Well, it's fun to run my model, but it's a pretty basic model. It doesn't use any information other than the scores of each game, so important things like when the game was played, whether it was a home or away game for each team, and various other pieces of side information are ignored. It's not that I don't think there's useful additional information, it's just tricky to figure out a good way to get it into the model.

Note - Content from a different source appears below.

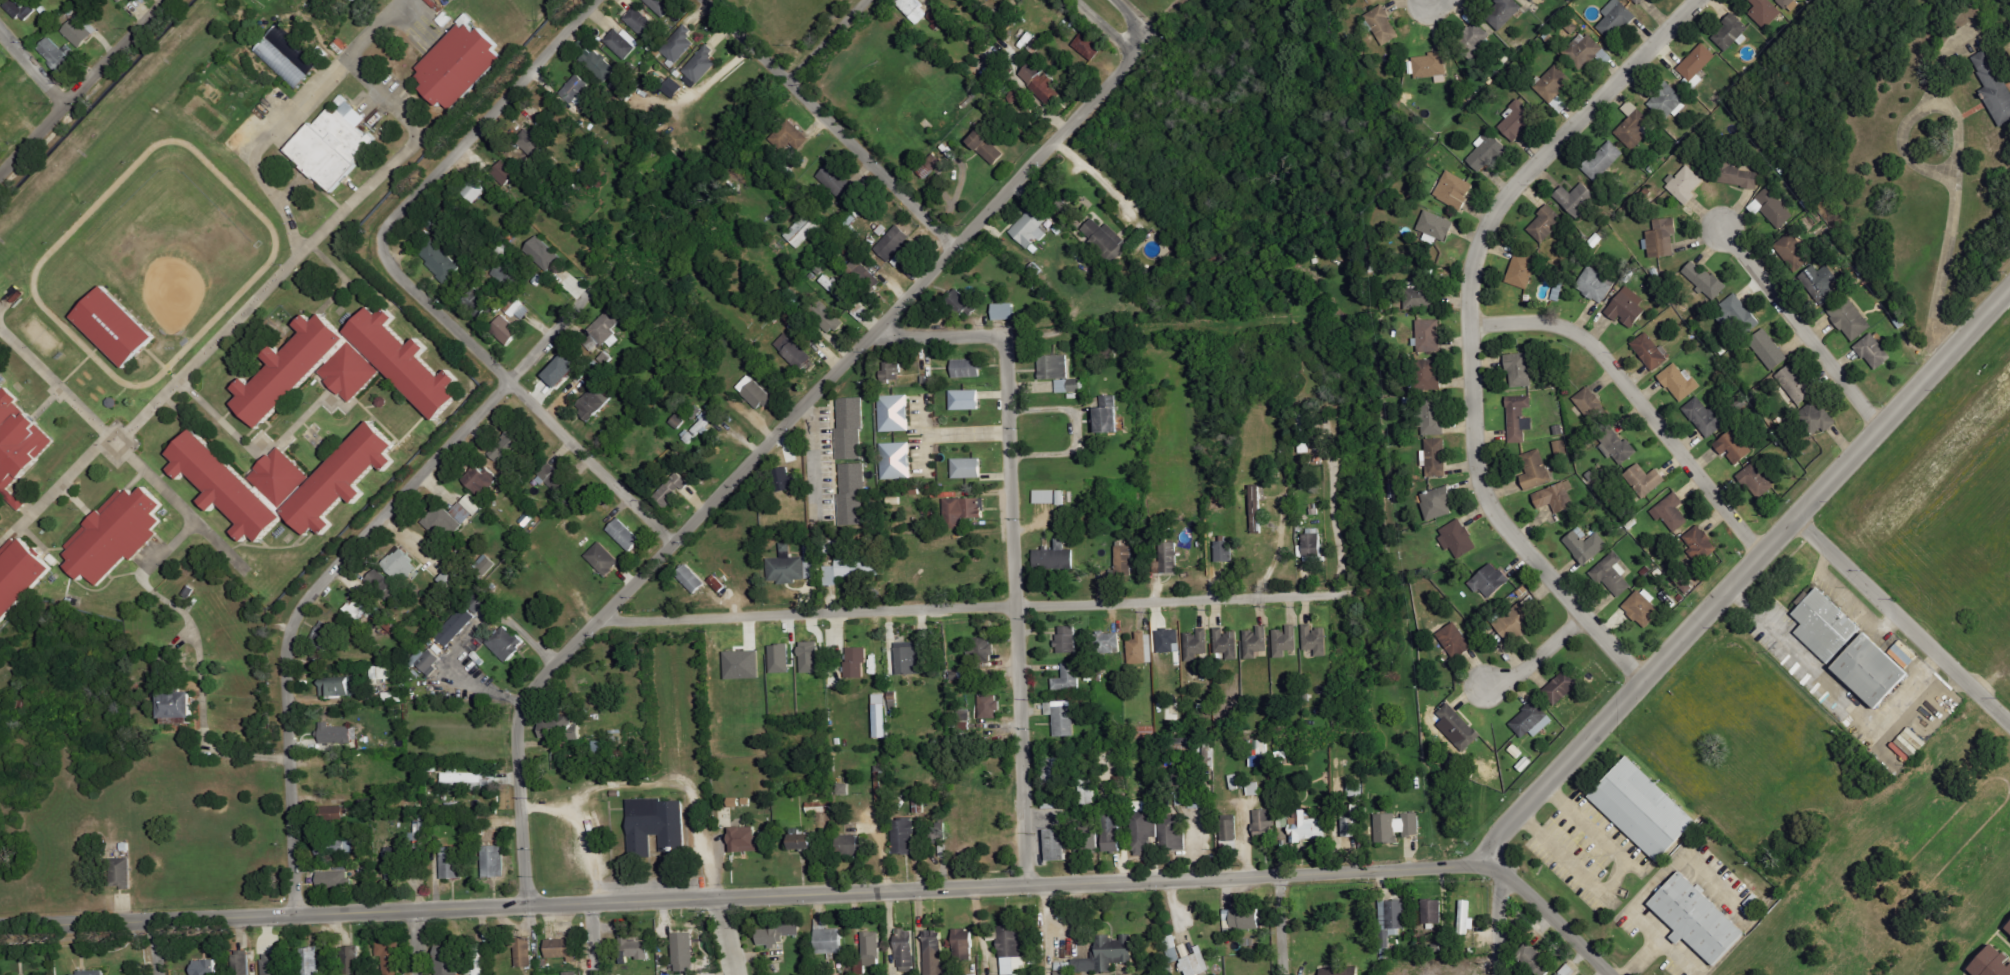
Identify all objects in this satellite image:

So I'm quite pleased to report that some of my buddies from the Toronto machine learning group -- Ryan, George, and Iain -- had some great ideas. They wrote a paper about the ideas, which will be appearing at the upcoming conference, Uncertainty in Artificial Intelligence (UAI 2010). They're also releasing their data and code. The rough idea of the model is to train a different model for each context (which is given by the approximate date, who is home/away, and other side information), but to constrain the models with similar contexts to have similar parameters using Gaussian Process priors. As they say in the abstract:
We propose a framework for incorporating side information by coupling together multiple PMF problems via Gaussian process priors. We replace scalar latent features with functions that vary over the covariate space. The GP priors on these functions require them to vary smoothly and share information. We apply this new method to predict the scores of professional basketball games, where side information about the venue and date of the game are relevant for the outcome.It's a cool model and a really nice idea. If you followed the previous action related to March Madness, I encourage you to take a look. And of course, it's never too early to be thinking about your entry for the 2011 March Madness Predictive Analytics Challenge!